One of the most common is to claim that causality is a physical phenomenon; it describes what takes place within the universe. You can't apply it to the beginning of the physical universe. The idea here is that causality is a posteriori like the laws of physics or chemistry, not a priori like the laws of logic. As such, it only describes the conditions inside the universe and can't be applied to the beginning of the universe itself. This is the tack taken by some illustrious philosophers, such as Adolf Grünbaum and Quentin Smith
It's certainly true that causality is not a priori in the same way the laws of logic are. We simply can't imagine the law of non-contradiction failing to hold, but we can imagine causality failing to hold -- that is, we can imagine (form a mental picture of) something popping into existence without a cause. But it's incorrect to say that we discover causality the same way we discover the laws of physics, i.e. through observation. Causality is derived from our basic intuition that something does not come from nothing (ex nihilo nihil fit: out of nothing, nothing comes). To limit this intuition to physical processes would be a case of special pleading; there's no reason why it wouldn't apply to the beginning of the universe. Causality is not a physical principle, it's a metaphysical principle.

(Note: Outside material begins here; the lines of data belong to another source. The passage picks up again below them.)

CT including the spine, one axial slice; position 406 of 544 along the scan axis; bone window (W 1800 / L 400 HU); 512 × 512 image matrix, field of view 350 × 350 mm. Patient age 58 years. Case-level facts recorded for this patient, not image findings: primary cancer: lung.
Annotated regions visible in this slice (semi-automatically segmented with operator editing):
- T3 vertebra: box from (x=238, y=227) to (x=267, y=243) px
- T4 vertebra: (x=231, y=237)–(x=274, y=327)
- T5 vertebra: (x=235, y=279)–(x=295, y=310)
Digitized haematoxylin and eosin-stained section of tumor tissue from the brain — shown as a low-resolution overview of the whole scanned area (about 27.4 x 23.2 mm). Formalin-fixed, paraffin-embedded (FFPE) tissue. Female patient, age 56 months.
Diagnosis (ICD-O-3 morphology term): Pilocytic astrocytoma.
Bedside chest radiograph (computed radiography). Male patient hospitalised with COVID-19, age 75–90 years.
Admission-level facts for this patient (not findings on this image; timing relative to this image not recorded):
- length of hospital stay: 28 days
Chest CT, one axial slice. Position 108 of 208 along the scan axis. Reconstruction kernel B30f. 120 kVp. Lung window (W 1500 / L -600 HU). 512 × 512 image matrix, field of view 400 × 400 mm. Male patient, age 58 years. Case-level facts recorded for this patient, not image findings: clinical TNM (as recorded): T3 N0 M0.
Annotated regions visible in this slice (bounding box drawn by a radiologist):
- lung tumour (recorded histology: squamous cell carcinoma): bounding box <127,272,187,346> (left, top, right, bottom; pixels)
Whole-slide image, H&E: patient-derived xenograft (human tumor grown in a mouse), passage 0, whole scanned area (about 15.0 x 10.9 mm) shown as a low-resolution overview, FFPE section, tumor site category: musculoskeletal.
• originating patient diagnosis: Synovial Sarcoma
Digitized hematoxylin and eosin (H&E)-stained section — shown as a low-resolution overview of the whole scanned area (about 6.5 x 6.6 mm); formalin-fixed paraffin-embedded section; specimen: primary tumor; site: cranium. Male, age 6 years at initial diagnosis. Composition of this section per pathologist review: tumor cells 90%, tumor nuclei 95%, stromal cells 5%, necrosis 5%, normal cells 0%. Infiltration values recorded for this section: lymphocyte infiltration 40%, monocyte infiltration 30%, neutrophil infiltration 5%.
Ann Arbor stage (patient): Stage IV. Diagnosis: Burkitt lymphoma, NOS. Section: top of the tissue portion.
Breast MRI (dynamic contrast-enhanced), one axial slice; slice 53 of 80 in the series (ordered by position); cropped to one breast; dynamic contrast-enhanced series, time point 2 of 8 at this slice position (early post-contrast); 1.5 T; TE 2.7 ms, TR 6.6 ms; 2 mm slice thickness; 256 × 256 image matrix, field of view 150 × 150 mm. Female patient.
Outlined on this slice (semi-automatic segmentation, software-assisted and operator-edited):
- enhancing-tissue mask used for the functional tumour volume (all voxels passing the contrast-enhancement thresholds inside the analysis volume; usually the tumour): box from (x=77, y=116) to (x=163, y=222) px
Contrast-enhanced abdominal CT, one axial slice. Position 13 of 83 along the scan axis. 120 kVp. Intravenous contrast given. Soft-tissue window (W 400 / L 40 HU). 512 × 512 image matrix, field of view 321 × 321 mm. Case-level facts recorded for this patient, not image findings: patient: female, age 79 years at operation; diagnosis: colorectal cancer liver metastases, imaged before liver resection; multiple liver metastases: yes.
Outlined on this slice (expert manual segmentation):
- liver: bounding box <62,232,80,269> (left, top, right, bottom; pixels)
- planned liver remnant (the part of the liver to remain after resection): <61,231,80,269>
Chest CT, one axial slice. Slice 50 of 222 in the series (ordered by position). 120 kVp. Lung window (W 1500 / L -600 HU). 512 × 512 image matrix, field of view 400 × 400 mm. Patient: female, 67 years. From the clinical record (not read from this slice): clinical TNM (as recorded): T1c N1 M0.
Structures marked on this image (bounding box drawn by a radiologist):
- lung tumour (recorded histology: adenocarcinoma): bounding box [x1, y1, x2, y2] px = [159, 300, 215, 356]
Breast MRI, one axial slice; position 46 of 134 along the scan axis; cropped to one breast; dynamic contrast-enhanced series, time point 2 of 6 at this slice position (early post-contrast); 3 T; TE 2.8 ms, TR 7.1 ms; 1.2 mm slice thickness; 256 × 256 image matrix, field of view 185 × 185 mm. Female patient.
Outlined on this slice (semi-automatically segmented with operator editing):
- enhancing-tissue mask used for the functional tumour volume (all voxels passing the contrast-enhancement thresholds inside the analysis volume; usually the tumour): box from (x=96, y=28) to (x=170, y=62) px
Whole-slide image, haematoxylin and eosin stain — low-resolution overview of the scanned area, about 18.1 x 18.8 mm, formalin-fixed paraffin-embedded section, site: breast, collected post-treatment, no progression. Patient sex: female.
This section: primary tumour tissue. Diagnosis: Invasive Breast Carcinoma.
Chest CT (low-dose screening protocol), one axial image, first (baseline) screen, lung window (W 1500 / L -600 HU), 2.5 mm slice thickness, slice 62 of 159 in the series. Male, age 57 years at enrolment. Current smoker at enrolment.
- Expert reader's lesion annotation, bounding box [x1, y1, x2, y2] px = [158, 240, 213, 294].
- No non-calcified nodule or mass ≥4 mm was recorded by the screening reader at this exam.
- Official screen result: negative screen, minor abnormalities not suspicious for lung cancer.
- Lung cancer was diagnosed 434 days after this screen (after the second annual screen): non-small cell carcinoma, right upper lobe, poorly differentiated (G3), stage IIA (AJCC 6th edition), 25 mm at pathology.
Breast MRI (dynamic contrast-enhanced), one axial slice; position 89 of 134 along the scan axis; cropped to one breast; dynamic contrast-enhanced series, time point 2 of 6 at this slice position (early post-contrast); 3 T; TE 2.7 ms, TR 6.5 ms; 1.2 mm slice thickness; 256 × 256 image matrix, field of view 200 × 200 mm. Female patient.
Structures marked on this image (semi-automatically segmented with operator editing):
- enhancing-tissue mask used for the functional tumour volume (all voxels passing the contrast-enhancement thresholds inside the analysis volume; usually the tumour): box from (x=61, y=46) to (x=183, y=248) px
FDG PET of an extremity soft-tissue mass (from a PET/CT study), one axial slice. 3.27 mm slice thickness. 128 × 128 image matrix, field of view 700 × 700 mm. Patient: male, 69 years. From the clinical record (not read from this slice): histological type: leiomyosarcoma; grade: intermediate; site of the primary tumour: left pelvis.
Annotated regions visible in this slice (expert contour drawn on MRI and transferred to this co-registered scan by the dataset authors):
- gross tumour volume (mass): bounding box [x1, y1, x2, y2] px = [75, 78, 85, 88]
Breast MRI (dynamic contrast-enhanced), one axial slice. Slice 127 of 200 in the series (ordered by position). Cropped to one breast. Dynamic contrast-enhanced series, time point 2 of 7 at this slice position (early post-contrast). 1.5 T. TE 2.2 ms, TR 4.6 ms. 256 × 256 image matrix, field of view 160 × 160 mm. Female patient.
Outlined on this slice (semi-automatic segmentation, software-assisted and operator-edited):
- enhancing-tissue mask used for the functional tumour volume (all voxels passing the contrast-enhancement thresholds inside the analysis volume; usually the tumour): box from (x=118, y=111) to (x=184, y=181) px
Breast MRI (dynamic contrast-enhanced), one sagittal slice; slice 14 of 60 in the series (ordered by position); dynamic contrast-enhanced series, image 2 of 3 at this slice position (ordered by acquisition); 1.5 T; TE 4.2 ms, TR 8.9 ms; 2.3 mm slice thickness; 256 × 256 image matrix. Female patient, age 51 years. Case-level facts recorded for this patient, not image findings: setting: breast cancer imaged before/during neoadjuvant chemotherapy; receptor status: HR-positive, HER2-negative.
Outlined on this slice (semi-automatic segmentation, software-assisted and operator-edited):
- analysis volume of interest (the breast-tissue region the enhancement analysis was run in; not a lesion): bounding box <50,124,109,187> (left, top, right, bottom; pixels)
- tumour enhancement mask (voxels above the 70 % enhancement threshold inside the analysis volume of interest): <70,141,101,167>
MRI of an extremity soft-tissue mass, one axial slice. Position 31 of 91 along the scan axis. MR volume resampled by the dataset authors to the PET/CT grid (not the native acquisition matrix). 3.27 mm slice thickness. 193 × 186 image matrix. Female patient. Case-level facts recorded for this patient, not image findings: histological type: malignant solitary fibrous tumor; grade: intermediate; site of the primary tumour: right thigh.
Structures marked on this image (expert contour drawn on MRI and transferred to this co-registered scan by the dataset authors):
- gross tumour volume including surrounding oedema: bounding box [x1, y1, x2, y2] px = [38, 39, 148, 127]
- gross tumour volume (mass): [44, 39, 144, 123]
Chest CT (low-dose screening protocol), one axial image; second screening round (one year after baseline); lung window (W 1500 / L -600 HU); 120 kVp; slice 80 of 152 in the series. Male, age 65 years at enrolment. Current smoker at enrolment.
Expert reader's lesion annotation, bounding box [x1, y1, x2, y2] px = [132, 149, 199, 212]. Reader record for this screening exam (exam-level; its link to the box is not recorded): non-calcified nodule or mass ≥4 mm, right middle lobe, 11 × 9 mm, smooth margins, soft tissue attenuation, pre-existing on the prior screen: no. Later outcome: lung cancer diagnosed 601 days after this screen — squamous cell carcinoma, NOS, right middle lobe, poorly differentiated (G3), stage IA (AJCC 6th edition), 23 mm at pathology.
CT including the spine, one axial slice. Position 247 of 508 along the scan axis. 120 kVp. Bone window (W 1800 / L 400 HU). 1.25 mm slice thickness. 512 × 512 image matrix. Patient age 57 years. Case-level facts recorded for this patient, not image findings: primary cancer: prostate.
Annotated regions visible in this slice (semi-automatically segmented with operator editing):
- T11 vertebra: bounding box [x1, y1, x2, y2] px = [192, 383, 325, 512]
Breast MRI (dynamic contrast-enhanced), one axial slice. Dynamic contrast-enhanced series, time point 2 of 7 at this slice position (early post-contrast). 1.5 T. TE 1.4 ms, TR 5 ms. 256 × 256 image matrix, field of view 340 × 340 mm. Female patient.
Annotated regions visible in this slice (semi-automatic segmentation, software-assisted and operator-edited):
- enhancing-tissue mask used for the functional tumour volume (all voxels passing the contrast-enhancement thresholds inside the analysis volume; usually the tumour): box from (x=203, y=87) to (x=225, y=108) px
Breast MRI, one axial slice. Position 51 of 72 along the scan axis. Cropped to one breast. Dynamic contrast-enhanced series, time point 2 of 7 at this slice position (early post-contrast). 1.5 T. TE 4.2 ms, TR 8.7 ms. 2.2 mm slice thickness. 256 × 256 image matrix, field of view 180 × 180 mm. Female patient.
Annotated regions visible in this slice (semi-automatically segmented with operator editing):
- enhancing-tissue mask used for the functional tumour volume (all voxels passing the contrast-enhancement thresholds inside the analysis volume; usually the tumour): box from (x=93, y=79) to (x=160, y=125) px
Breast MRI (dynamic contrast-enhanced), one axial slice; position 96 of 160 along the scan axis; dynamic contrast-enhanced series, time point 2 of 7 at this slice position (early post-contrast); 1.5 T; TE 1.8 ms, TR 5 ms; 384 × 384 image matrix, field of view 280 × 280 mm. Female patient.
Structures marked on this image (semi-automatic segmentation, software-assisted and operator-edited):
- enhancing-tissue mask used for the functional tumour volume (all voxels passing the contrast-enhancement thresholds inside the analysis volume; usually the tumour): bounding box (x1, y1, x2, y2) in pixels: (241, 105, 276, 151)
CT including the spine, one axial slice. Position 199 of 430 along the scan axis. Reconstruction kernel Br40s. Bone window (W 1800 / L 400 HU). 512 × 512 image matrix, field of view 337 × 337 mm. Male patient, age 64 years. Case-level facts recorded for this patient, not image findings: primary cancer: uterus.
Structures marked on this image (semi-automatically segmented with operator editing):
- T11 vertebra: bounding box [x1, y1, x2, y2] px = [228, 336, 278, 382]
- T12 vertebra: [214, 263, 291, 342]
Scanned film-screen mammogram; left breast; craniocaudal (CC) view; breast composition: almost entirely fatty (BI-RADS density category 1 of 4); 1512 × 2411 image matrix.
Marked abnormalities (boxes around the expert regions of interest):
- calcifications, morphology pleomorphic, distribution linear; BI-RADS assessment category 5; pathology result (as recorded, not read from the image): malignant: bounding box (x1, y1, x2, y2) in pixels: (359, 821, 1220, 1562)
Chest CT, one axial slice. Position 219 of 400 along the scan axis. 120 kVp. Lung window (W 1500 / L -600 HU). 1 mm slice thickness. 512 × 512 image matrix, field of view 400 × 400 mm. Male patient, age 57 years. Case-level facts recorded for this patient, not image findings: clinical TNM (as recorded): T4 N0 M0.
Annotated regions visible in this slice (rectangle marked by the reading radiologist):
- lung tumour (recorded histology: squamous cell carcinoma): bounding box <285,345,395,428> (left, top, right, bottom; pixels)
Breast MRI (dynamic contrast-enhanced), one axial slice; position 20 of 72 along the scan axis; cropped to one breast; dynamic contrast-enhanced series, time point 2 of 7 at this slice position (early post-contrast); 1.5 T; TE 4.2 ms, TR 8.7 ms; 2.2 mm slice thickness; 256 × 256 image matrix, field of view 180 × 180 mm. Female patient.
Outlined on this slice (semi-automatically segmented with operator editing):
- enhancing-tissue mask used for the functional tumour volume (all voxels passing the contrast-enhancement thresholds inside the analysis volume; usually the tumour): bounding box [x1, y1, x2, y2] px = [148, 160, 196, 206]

Perhaps one could suggest that once we have the principle of causality via intuition, we can then establish it via observation and continue to believe it based on the latter. But it's not clear to me how causality could be falsified, or what would count as observation of causality not holding. At best you could say that you didn't observe a cause of an effect, but everyone would infer that the effect does in fact have a cause and we just didn't observe it. It's not like you could set up a scientific experiment to observe the absence of causality, since if the conditions you set up are sufficient to bring about the effect, then obviously the former caused the latter. As such, I think William Lane Craig's argument that causality has never been falsified is an empty claim. There are plenty of times where we observe an effect without a cause, but no amount of such experiences will ever convince a sane person that the effects didn't have a cause, merely that the causes weren't observed.
Or, perhaps one could simply deny the intuition. There are problems with this though: for one thing, science presupposes causality. If causality goes out the window, science goes with it. This is not only absurd and unacceptable, it's a conclusion I doubt nontheists would be willing to accept, since they (mistakenly) think science is on their side. For another thing, while causality is not a priori in the same way that the laws of logic are, it is still a precondition of thought. If causality did not hold, then there would not be an appropriate connection between our beliefs and their objects, such that we could never know if any of them are true. So it's not merely scientific knowledge that would be endangered; if we deny causality, then the possibility of any knowledge becomes impossible. So it's not like this intuition is just some random assertion.
But doesn't quantum physics posit virtual particles coming into existence without causes? This is a misunderstanding. As Craig writes,
... virtual particles do not literally come into existence spontaneously out of nothing. Rather the energy locked up in a vacuum fluctuates spontaneously in such a way as to convert into evanescent particles that return almost immediately to the vacuum. ... The microstructure of the quantum vacuum is a sea of continually forming and dissolving particles which borrow energy from the vacuum for their brief existence. A quantum vacuum is thus far from nothing, and vacuum fluctuations do not constitute an exception to the principle that whatever begins to exist has a cause.
Another suggestion might be that Hume denied causality. But ignoring the fact that Hume was not inerrant, this is another misunderstanding. Hume argued that just because we've observed a particular cause producing a particular effect in the past, we cannot know that the cause will produce the same effect. In other words, he argued that we can't infer an effect from a cause. Those who deny causality applies to the creation of the universe are claiming that we can't infer a cause from an effect -- that just because we observe that an effect has taken place, we can't claim that it was caused. This is radically different from what Hume was claiming, and Hume explicitly repudiates such an idea as absurd.
A final claim might be to suggest that applying causality to the Big Bang is just as problematic for the traditional theistic doctrine of creation. The doctrine, after all, is called creation ex nihilo (out of nothing) and the intuition is that ex nihilo nihil fit (out of nothing, nothing comes). But again, this is a misunderstanding. Creation ex nihilo is the claim that the universe didn't have a material cause -- that it wasn't constructed out of some pre-existent "stuff". This is certainly a radical claim and we should recognize it as such. But it doesn't deny that the universe has an efficient cause -- some entity or agent that brings about the effect -- since the claim is that God is the efficient cause of the universe. Those who deny that causality would apply to the beginning of the universe, however, are claiming that the universe had neither a material cause nor an efficient cause. So I simply put it to you, which of these two explanations is more plausible: that the universe's beginning has an efficient cause but no material cause, or that it has neither?
Now it's all well and good to say that applying causality to the beginning of the universe creates some philosophical issues, but the alternative is that it just popped into existence without any cause whatsoever. That people who portray themselves as skeptics would be willing to accept this shows that their skepticism is absurdly selective. If this is the the only way to avoid believing in God then there's just no contest.